▸ Text section
-- START --
# SD 3 videos



## Nick Phoenix (Jul 22, 2013)

SD3 videos online now.

http://www.soundsonline.com/SD3


----------



## Dan Mott (Jul 22, 2013)

Legend!

Downloading now


----------



## JeffP06 (Jul 23, 2013)

Hello

Congratulations !

Is there a possibility to upgrade from StormDrum (1) ?


----------



## Krayh (Jul 23, 2013)

Play Engine? No Thanks, I'll pass...


----------



## JeffP06 (Jul 23, 2013)

Krayh @ Tue Jul 23 said:


> Play Engine? No Thanks, I'll pass...



Don't wanna give Play 4 a chance ?


----------



## Krayh (Jul 23, 2013)

Hell No! With all the problems in the past, and the outrageous customer support... No thank you...


----------



## R.Cato (Jul 23, 2013)

Krayh @ Tue Jul 23 said:


> Hell No! With all the problems in the past, and the outrageous customer support... No thank you...


*
In the past.*

I am in no way a big Play fanboy, but it works without any problems on my system. There's just one little bug, which unloads every patch when opening a saved project file.....they said it is fixed now. If it is I am willing to buy EW products again, if not I simply can't.
Jay always does what he can if you write him a mail, that's not a bad customer support after all.


----------



## Krayh (Jul 23, 2013)

Then you were lucky, dont forget there where a lot of people with problems, and instead of fixing problems, they rather deleted posts on the official forums. I call that bad customer support!


----------



## Jem7 (Jul 23, 2013)

Are you gonna post that videos to Youtube Nick? I'd like to stream that kind of videos rather than download it.


----------



## R.Cato (Jul 23, 2013)

Jem7 @ Tue Jul 23 said:


> Are you gonna post that videos to Youtube Nick? I'd like to stream that kind of videos rather than download it.



http://www.youtube.com/watch?v=Yjh1dH9dIO0


----------



## Jem7 (Jul 23, 2013)

R.Cato @ 23/7/2013 said:


> Jem7 @ Tue Jul 23 said:
> 
> 
> > Are you gonna post that videos to Youtube Nick? I'd like to stream that kind of videos rather than download it.
> ...



Thanks!
-- END --
▸ Data
-- START --
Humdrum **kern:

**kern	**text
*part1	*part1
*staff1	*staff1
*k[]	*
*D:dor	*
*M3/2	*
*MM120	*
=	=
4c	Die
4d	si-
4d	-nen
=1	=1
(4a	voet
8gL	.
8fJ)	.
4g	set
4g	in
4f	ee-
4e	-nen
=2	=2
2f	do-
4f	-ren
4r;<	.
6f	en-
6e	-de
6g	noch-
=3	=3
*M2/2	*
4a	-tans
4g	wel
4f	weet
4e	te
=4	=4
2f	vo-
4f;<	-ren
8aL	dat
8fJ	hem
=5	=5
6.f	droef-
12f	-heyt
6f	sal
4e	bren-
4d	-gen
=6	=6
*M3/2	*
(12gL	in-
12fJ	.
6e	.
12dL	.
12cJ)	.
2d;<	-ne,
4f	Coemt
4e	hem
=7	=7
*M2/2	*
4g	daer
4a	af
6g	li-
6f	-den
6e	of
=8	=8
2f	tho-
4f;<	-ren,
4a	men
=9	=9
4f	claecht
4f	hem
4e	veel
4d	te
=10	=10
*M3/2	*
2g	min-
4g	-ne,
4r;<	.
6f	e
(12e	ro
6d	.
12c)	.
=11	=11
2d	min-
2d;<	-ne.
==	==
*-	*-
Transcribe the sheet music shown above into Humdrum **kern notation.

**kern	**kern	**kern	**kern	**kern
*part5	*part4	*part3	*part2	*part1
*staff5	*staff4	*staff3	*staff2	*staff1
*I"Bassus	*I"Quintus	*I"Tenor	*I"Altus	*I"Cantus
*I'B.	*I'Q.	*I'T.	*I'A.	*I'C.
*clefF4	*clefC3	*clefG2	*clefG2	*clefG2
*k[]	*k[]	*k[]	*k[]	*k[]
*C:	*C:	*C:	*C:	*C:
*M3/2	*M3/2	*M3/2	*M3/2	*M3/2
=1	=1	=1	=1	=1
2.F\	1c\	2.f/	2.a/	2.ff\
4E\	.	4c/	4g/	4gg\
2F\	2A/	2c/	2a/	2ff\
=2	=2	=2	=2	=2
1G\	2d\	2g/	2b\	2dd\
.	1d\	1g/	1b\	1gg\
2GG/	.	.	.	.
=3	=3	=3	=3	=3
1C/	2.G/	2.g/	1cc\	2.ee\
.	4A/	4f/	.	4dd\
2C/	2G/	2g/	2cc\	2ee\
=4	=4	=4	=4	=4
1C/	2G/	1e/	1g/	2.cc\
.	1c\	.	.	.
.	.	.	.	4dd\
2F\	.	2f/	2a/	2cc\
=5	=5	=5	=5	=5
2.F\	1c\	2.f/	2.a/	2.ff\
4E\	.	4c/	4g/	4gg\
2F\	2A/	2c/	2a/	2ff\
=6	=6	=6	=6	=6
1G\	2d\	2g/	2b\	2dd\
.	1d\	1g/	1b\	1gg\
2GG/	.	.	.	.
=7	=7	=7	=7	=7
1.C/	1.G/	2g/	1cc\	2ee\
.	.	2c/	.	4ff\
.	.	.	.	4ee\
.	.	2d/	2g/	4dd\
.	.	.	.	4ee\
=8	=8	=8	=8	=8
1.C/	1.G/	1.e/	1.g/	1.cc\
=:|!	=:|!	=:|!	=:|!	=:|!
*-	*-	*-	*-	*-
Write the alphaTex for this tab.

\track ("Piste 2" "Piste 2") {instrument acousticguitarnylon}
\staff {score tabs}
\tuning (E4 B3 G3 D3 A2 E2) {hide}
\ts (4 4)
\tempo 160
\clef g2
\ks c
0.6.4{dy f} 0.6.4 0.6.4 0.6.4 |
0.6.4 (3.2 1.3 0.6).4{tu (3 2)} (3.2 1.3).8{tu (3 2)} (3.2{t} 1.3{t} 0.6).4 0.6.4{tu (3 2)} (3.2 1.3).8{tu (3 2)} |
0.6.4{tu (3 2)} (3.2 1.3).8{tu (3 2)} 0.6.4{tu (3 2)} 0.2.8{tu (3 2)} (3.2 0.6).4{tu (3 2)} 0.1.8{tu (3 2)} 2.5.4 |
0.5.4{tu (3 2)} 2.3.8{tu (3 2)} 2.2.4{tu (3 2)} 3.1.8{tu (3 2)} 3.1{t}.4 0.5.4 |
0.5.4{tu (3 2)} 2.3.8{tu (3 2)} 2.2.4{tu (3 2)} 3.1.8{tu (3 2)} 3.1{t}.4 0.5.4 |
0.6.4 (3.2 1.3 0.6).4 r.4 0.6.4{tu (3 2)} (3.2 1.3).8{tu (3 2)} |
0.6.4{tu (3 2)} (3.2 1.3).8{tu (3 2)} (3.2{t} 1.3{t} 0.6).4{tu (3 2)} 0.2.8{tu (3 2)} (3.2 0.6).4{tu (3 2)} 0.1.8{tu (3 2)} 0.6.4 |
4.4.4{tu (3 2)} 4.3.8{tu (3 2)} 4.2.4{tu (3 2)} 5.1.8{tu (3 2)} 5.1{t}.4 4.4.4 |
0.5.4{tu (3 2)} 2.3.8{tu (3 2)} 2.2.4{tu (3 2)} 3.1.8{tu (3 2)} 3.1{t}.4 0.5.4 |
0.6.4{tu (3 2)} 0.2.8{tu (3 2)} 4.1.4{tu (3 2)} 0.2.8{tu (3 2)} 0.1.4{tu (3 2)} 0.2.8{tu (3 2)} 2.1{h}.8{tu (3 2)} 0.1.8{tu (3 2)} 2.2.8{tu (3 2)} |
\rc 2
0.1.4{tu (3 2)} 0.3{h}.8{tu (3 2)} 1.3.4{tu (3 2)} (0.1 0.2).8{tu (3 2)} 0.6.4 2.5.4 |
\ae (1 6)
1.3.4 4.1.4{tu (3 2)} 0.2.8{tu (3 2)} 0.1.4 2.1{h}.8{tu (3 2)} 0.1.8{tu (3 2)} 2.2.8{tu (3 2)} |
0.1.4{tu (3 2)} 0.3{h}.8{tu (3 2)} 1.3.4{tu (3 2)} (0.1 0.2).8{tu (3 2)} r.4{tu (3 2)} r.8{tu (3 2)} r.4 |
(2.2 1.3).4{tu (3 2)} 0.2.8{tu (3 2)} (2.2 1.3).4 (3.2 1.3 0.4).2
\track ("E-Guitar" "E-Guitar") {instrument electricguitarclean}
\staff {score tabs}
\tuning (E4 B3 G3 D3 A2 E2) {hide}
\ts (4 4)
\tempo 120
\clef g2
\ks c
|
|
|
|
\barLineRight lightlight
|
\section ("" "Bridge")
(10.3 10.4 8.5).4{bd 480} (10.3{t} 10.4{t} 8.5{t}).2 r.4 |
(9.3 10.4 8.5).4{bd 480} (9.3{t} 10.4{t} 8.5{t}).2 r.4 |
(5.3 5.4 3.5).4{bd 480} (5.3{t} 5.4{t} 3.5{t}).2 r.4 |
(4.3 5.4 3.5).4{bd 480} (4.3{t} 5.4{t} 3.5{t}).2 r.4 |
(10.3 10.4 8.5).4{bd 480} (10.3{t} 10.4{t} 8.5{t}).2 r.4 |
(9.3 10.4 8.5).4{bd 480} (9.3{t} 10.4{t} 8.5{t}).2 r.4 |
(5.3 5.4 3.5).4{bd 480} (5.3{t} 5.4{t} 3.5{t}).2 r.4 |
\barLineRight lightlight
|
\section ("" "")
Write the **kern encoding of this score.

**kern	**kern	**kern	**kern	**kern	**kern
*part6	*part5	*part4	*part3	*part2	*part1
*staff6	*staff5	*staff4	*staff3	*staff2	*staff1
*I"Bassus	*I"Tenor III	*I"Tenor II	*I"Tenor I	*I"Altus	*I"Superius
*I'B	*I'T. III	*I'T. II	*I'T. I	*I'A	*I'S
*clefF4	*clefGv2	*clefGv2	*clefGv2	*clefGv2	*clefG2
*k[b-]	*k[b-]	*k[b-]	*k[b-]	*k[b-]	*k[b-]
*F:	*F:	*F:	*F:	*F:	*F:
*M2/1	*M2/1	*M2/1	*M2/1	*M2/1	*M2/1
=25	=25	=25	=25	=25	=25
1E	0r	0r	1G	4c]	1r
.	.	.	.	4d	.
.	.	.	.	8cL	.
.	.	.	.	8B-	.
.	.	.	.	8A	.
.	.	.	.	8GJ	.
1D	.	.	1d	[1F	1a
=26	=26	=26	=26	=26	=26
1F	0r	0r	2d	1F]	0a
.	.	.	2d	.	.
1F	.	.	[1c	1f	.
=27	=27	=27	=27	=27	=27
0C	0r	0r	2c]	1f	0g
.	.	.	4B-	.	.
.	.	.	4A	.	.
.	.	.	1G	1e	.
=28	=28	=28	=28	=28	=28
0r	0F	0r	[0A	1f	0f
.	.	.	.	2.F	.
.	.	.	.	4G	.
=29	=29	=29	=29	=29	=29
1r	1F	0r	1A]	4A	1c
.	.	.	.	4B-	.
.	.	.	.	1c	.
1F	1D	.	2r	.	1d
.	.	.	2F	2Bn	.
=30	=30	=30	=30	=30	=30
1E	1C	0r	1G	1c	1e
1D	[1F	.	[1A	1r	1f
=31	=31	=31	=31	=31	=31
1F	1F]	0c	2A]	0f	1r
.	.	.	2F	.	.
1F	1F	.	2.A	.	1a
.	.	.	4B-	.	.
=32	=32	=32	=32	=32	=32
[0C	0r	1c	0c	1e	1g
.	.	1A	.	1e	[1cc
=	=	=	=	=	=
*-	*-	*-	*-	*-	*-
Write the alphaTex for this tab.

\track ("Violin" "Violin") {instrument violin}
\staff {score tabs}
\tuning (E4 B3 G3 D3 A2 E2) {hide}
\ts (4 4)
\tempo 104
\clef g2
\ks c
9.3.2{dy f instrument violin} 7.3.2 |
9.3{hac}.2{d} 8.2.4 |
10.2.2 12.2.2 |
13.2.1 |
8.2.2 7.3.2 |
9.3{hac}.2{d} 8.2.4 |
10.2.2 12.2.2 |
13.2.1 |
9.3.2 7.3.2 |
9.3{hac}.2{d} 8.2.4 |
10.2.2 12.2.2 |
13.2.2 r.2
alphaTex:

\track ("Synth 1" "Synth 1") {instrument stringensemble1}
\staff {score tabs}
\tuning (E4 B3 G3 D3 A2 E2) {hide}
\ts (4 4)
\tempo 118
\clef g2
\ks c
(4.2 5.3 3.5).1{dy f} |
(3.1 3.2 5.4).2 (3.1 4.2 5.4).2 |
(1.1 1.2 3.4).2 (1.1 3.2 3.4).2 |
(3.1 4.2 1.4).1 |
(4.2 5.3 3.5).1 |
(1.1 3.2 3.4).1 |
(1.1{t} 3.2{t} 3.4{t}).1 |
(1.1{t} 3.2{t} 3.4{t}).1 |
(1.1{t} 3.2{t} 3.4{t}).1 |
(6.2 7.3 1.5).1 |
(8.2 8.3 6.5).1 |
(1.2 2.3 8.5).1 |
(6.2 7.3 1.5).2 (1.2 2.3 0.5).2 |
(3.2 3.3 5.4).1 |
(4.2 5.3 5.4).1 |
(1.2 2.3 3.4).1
-- END --
▸ Required tasks
**a)** In the SD3 thread, what bug does R.Cato say he has with Play?
**b)** Quote the stretch of the SD3 thread from "Jay always does" through "bad customer support!".

▸ Answers to each task
**a)** Every patch is unloaded when a saved project file is opened.

**b)**
Jay always does what he can if you write him a mail, that's not a bad customer support after all.


----------



## Krayh (Jul 23, 2013)

Then you were lucky, dont forget there where a lot of people with problems, and instead of fixing problems, they rather deleted posts on the official forums. I call that bad customer support!